__What this exercise asks__
A. List every reason the blog post about leaving Amazon Web Services gives in its enumerated list of reasons for leaving AWS.
B. Reproduce the rows verbatim, beginning with the first line of the rows and continuing up to and including the line that contains "следить за датами валютирования и".

The Bar is Sooooooooo High

Dmitry / Undefined Behavior / Blog

This is a translation.

Original article: https://nekrolm.github.io/blog.html

October 17, 2022 - I started working at the Amazon Web Services office in London

October 17, 2025 - my last day at Amazon Web Services

I quit, turning down an incredible opportunity to earn at least another ~£100k in Amazon RSUs if I stuck around for one more year

Some will say - it's about time. Others: how could you?! Just one more year, and you'd get promoted and everything would be great, right? And it's FAANG, after all! You could have just transferred instead of quitting. Amazon is huge!

Amazon is indeed huge. And truly, stories about inhumane conditions can be 100% true in one part of it and complete myth in another. I can only speak specifically about AWS, and most confidently - about CloudFront. But there are also certain characteristics that apply to all of Amazon.

There are many reasons why I decided to leave AWS:

Compensation compared to the market
Return-to-office 5 days a week
Endless approvals
Desperate attempts to do something well
Oncalls
Project disappointments
Stress

And that last reason became the deciding factor.

High Success Brings High Arterial Pressure

Amazon is famous for its Leadership Principles. 16 commandments to follow, which you need to weave into daily Amazon conversations on any topic to be successful in the corporation. Funny enough, when I joined in 2022, there were 14 commandments. Now there are 16. But that's not what this is about.

One of the principles is "Success and Scale Bring Broad Responsibility." And right there, just as a headline rather than its official definition, it perfectly explains everything.

I always considered myself fairly stress-resistant. And it seemed to me that nothing particularly intense was constantly happening at work. At least not all the time.

However, when subjected to regular, almost daily tugs in different directions (as they love to say here: receive shouldertaps), the human nervous system can eventually break:

Over 3 years working at AWS, I developed a monstrous stress-induced cough that sometimes doubled me over and made me vomit. For a long time I didn't understand the cause of this cough - I went to doctors, spent my entire annual insurance quota on them. Doctors and tests ruled out respiratory and gastrological causes, leaving me with one - stress. I paid closer attention to how my cough correlated with what I was doing throughout the day. And I noticed that:

I barely coughed on weekends
I barely coughed on vacation
It got worst after meetings
And also when I left home, heading to the office

So what went wrong?

Jack of All Trades, Impostor of All

In this section, I'll allow myself to insert those very Leadership Principles, ironically and as buzzwords. To somehow convey the peculiarities of corporate writing.

__Data for analysis__
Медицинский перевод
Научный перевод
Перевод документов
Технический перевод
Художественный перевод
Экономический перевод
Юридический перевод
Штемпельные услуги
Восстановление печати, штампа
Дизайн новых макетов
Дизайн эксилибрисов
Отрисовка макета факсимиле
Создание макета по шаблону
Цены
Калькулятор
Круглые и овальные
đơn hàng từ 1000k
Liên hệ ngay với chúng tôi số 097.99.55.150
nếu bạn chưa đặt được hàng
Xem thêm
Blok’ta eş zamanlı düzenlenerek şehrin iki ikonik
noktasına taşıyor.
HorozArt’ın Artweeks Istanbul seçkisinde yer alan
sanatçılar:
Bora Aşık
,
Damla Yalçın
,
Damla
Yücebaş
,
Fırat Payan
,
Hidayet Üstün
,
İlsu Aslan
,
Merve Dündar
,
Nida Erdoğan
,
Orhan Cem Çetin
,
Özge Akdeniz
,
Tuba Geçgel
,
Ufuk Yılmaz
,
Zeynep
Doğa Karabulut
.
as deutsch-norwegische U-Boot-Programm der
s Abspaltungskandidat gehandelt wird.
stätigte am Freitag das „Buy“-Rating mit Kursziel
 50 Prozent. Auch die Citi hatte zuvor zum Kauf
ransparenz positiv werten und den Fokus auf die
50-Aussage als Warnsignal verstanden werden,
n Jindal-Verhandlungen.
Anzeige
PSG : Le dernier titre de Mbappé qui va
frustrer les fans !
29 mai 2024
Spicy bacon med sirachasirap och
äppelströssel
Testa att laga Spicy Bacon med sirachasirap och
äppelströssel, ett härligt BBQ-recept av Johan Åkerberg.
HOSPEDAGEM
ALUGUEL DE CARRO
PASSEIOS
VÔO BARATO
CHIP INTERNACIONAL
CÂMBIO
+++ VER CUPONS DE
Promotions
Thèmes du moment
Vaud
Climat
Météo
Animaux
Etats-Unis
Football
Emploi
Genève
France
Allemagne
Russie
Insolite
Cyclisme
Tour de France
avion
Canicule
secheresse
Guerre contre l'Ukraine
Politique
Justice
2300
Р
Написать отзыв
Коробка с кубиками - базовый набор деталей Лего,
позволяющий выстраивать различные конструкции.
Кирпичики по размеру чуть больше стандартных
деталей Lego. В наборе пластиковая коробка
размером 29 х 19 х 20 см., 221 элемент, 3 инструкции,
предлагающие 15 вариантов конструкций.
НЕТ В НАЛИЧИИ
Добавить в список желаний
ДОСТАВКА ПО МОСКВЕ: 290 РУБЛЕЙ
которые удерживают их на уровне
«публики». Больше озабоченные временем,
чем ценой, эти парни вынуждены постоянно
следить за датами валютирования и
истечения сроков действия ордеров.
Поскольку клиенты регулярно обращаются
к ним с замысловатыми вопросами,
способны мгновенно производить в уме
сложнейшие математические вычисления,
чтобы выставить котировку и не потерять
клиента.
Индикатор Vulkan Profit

__Responses in order__
A.
Compensation compared to the market
Return-to-office 5 days a week
Endless approvals
Desperate attempts to do something well
Oncalls
Project disappointments
Stress

B.
Медицинский перевод
Научный перевод
Перевод документов
Технический перевод
Художественный перевод
Экономический перевод
Юридический перевод
Штемпельные услуги
Восстановление печати, штампа
Дизайн новых макетов
Дизайн эксилибрисов
Отрисовка макета факсимиле
Создание макета по шаблону
Цены
Калькулятор
Круглые и овальные
đơn hàng từ 1000k
Liên hệ ngay với chúng tôi số 097.99.55.150
nếu bạn chưa đặt được hàng
Xem thêm
Blok’ta eş zamanlı düzenlenerek şehrin iki ikonik
noktasına taşıyor.
HorozArt’ın Artweeks Istanbul seçkisinde yer alan
sanatçılar:
Bora Aşık
,
Damla Yalçın
,
Damla
Yücebaş
,
Fırat Payan
,
Hidayet Üstün
,
İlsu Aslan
,
Merve Dündar
,
Nida Erdoğan
,
Orhan Cem Çetin
,
Özge Akdeniz
,
Tuba Geçgel
,
Ufuk Yılmaz
,
Zeynep
Doğa Karabulut
.
as deutsch-norwegische U-Boot-Programm der
s Abspaltungskandidat gehandelt wird.
stätigte am Freitag das „Buy“-Rating mit Kursziel
 50 Prozent. Auch die Citi hatte zuvor zum Kauf
ransparenz positiv werten und den Fokus auf die
50-Aussage als Warnsignal verstanden werden,
n Jindal-Verhandlungen.
Anzeige
PSG : Le dernier titre de Mbappé qui va
frustrer les fans !
29 mai 2024
Spicy bacon med sirachasirap och
äppelströssel
Testa att laga Spicy Bacon med sirachasirap och
äppelströssel, ett härligt BBQ-recept av Johan Åkerberg.
HOSPEDAGEM
ALUGUEL DE CARRO
PASSEIOS
VÔO BARATO
CHIP INTERNACIONAL
CÂMBIO
+++ VER CUPONS DE
Promotions
Thèmes du moment
Vaud
Climat
Météo
Animaux
Etats-Unis
Football
Emploi
Genève
France
Allemagne
Russie
Insolite
Cyclisme
Tour de France
avion
Canicule
secheresse
Guerre contre l'Ukraine
Politique
Justice
2300
Р
Написать отзыв
Коробка с кубиками - базовый набор деталей Лего,
позволяющий выстраивать различные конструкции.
Кирпичики по размеру чуть больше стандартных
деталей Lego. В наборе пластиковая коробка
размером 29 х 19 х 20 см., 221 элемент, 3 инструкции,
предлагающие 15 вариантов конструкций.
НЕТ В НАЛИЧИИ
Добавить в список желаний
ДОСТАВКА ПО МОСКВЕ: 290 РУБЛЕЙ
которые удерживают их на уровне
«публики». Больше озабоченные временем,
чем ценой, эти парни вынуждены постоянно
следить за датами валютирования и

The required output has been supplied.